Ils avaient été arrêtés dans le cadre de l’opération "Ombres rouges" en avril 2021. Dans le sillage de cette sous-culture, l’actuel ministre français de la justice a ordonné au parquet général de se pourvoir en cassation. Il faudra voir avec quel timing et quel résultat.

Laissons de côté les pétitions de principe faciles utilisées dans la pire propagande politique, également reprises par le ministre Dupond-Moretti (quelle ironie de l’histoire...), et analysons les arguments soulevés par le tribunal français. Parce qu’ils illustrent avec une énorme clarté la différence entre un État de droit (bourgeois, certes) et un "État pénal" qui mérite des épithètes bien moins polies.

Il ne pouvait en être autrement, étant donné que les arguments avec lesquels les médias, le gouvernement et les partis qui le soutiennent ont "défendu" la demande d’extradition ne sont pas très différents des discussions d’ivrognes dans une taverne leghiste vers minuit.

Certes un peu fort, mais tout à fait en ligne avec les raisons avancées par les juges français.

Ils soulignent que les condamnations en Italie ont été prononcées lorsque les accusés étaient "fugitifs et contumaces", une condition qui n’est prévue par presque aucun code de procédure pénale européen (bourgeois, bien sûr).
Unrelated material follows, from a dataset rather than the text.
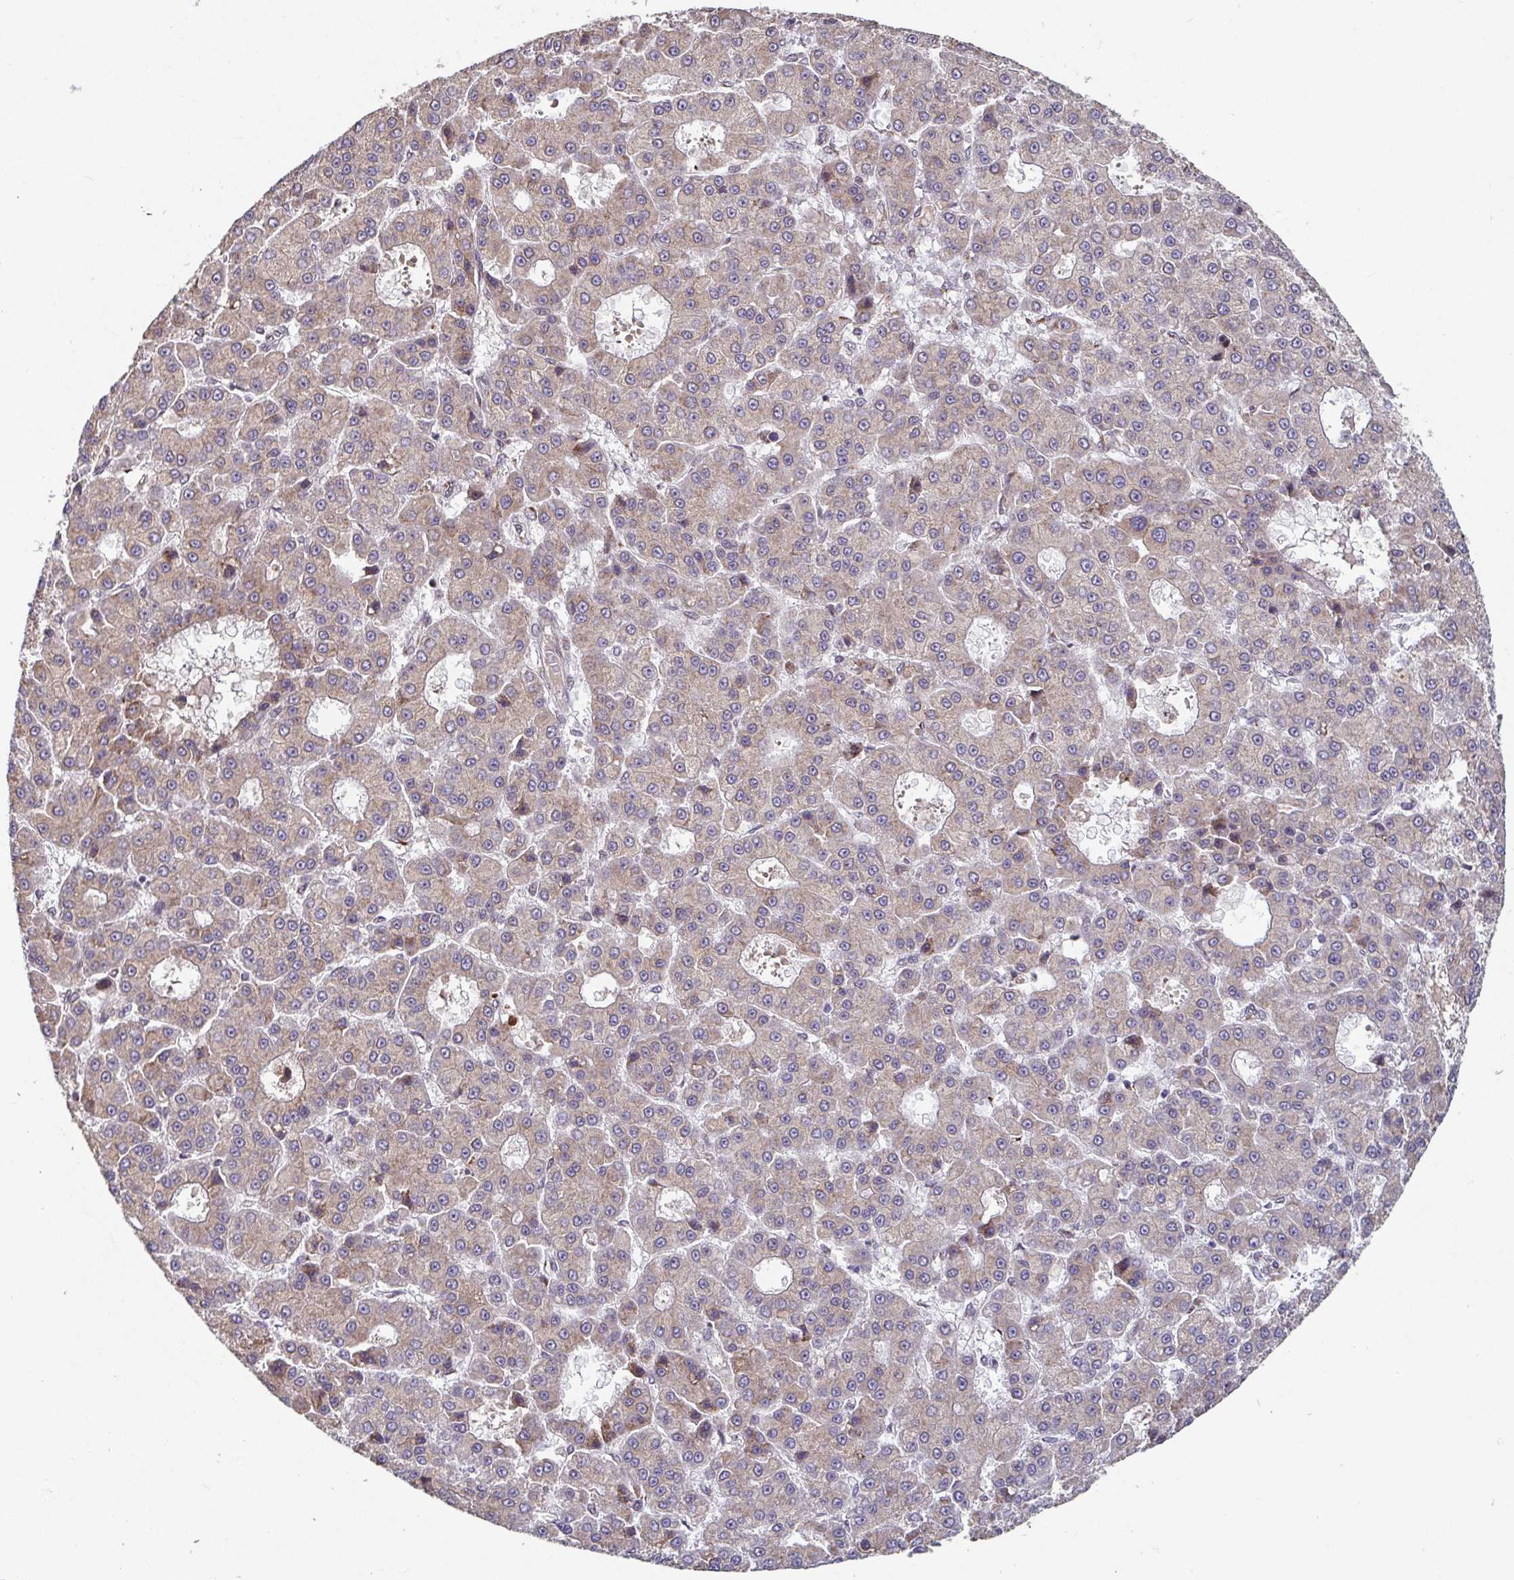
{"staining": {"intensity": "weak", "quantity": ">75%", "location": "cytoplasmic/membranous"}, "tissue": "liver cancer", "cell_type": "Tumor cells", "image_type": "cancer", "snomed": [{"axis": "morphology", "description": "Carcinoma, Hepatocellular, NOS"}, {"axis": "topography", "description": "Liver"}], "caption": "Liver cancer stained with a brown dye exhibits weak cytoplasmic/membranous positive expression in about >75% of tumor cells.", "gene": "ATP5MJ", "patient": {"sex": "male", "age": 70}}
C’était un argument juridique central à l’époque de la "doctrine Mitterrand" qui, trivialement, prenait acte de la différence abyssale entre les lois françaises (pas du tout tendres avec l’opposition sociale et politique, comme les gilets jaunes en sont encore bien conscients aujourd’hui) et les "lois d’urgence antiterroristes" votées en Italie par les gouvernements DC-PCI (puis aussi par le PRI, le PSI, etc.).

La France, même à l’époque, a fait remarquer aux gouvernements italiens qu’il ne pouvait pas faire partie de la culture et de la pratique juridiques libérales (bourgeoises, certainement) que les accusés soient "condamnés à la fin d’une procédure à laquelle ils n’étaient pas présents".

Comme on peut le voir, la justice française n’avait et n’a aucune objection à ce que les combattants révolutionnaires soient jugés et, si nécessaire, condamnés (ils l’ont fait là-bas aussi, avec les militants d’Action Directe), mais en suivant une procédure pénale "d’État de droit". C’est-à-dire avec les défendeurs dans la salle d’audience et défendus par un avocat de confiance.

Et non pas par un avocat commis d’office choisi par le tribunal lui-même sur une liste d’avocats disponibles (il n’y a évidemment rien de mal à se rendre disponible pour défendre presque gratuitement n’importe quel défendeur, au contraire, mais on peut certainement émettre des doutes sur la confiance et la connaissance des enjeux qui devraient nécessairement régner entre "client" et "défenseur").

Une furieuse approximation procédurale dont il n’a jamais été possible de sortir, à tel point que les juges français - aujourd’hui encore - sont contraints de rappeler que "les autorités italiennes n’ont pas été en mesure d’indiquer" si les prévenus "avaient été assistés par un avocat effectivement choisi" par les intéressés eux-mêmes.

Si l’on se penche ensuite sur la pratique concrète des tribunaux spéciaux italiens dans les années 1980, il est facile d’y voir une habitude du "procès de masse", dans lequel un grand nombre d’accusés étaient considérés comme un seul, défendus par des avocats "prêtés", uniquement pour couvrir un besoin "pro forma"....

On sait également que les peines ont été prononcées "en bloc", sans grande analyse des profils individuels et des responsabilités spécifiques, en utilisant comme "niveau" l’institution - unique en Europe - du "concours moral".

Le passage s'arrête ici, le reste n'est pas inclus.